**Exercise requirements**. The output should consist solely of the lines running from the one that contains "pinky mcp: (128, 217)" through the end of the records below, copied exactly.

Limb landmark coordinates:
---*---
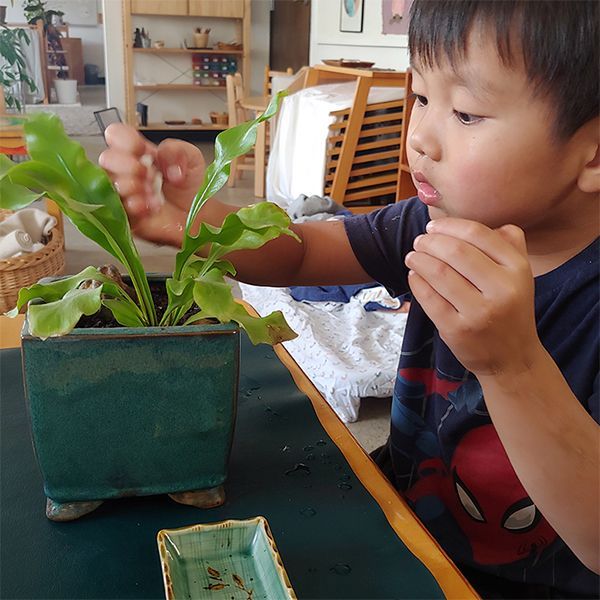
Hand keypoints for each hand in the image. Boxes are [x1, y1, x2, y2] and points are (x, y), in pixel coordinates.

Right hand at [99, 123, 205, 245]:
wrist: (199, 214)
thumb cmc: (190, 186)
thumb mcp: (191, 158)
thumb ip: (176, 150)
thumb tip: (163, 163)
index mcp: (138, 152)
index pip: (116, 136)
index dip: (125, 139)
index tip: (143, 150)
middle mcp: (127, 171)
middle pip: (107, 158)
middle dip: (127, 164)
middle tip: (147, 174)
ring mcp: (125, 194)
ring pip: (109, 184)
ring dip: (132, 186)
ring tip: (153, 193)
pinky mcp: (128, 217)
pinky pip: (119, 209)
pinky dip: (135, 206)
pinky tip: (151, 206)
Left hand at [405, 218, 541, 376]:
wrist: (513, 358)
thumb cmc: (509, 309)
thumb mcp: (519, 275)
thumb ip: (507, 244)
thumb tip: (471, 223)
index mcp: (518, 269)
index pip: (478, 234)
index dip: (449, 226)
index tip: (433, 227)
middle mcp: (502, 290)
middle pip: (455, 251)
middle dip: (430, 242)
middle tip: (419, 241)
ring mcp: (479, 312)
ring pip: (439, 272)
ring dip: (419, 259)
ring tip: (413, 256)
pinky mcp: (457, 330)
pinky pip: (429, 298)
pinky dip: (416, 282)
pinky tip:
---*---
**Solution to this exercise**.
pinky mcp: (128, 217)
pinky pip: (119, 209)
pinky dip: (135, 206)
pinky tip: (151, 206)
Left hand at [405, 218, 541, 376]:
wrist: (513, 358)
thumb cmc: (509, 309)
thumb mcp: (519, 275)
thumb ip: (507, 244)
thumb tip: (471, 223)
index mcp: (518, 269)
index pip: (478, 234)
index dip: (449, 226)
index tip: (433, 227)
middle mcp: (502, 290)
middle pip: (455, 251)
middle dip: (430, 242)
middle tip: (419, 241)
ring mcp: (479, 312)
ring pip: (439, 272)
ring dip: (419, 259)
ring tip: (413, 256)
pinky mcp: (457, 330)
pinky pip: (429, 298)
pinky dip: (416, 282)
pinky tip:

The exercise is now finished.